To commemorate its seventh birthday, Twitter put out a video that runs you through some of its biggest achievements. The video highlights all the major world events post 2006 where Twitter has played a huge role in. Whether it was the Tahrir Square protests or the Japanese Earthquake rescue operations, Twitter played an active part to change the course of history, as we know it.


Happy birthday, Twitter!

We would’ve found it hard to believe in 2006 if we were told that a website that allowed you to write merely 140 characters at a time would be a major part of our lives. “Individuals and organisations from worlds as diverse as fashion, football, politics and pop music have embraced Twitter over the past seven years and made it their own, 140 characters at a time,” Twitter wrote in the blog on its birthday.

Twitter believes – and we concur – that the site has truly become a global town square. It is a public place where you read news, not just as an article, but unfolding every single second via live tweets. The website has indeed been a tool in the hands of the masses to connect with each other.

Here in India, we only need to go a year back to see how important Twitter has been as a connecting tool. During the various incidences, including blasts and bandhs that have paralysed cities in the country, Twitter has come to the rescue with its timely first hand information and help.

On its seventh birthday, Twitter has claimed that the site sees 200 million active users sending out 400 million tweets each day. A place where celebrities connected with their fans and even the Pope addressed the masses, Twitter has indeed been the place to be at.

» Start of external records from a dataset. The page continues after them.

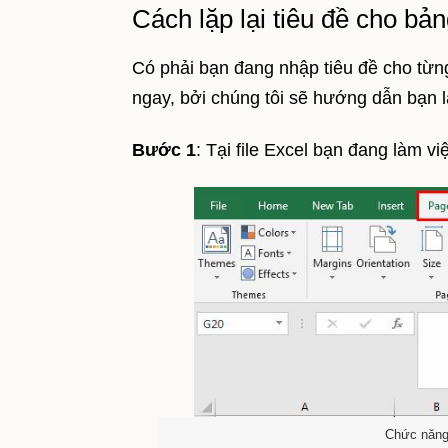
Cách lặp lại tiêu đề cho bả
Có phải bạn đang nhập tiêu đề cho từng
ngay, bởi chúng tôi sẽ hướng dẫn bạn lặ
Bước 1
: Tại file Excel bạn đang làm 
Chức năng i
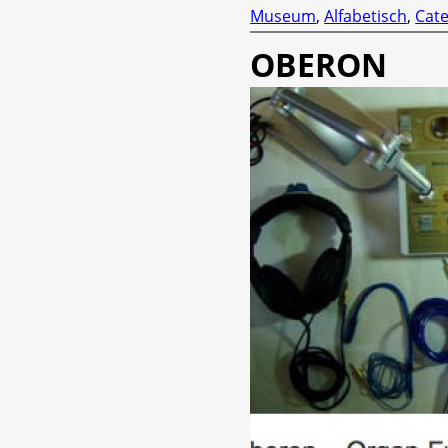
Museum
,
Alfabetisch
,
Cate
OBERON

Even seven years later, there is no stopping this social networking website. Days before its birthday, it was revealed that the site received a patent for itself. Within the patent, Twitter is sketched as a system and method that is “configured to receive a message addressed to one or more destination users.” Essentially, the patent lists down a service in which users follow each other and messages broadcast don’t have specific recipients. These messages are displayed to the followers.

Twitter has vowed to use this patent only defensively against services that look like they possibly infringe on the service. The Innovator’s Patent Agreement introduced by Twitter last year says that the site had a contract with its employees and that the latter would need to grant permission before the company ever needed to sue offensively.

With the company rumoured to go public this year with a new IPO, we cannot wait to see what one of the world’s most used social networking website has in store for the next seven years!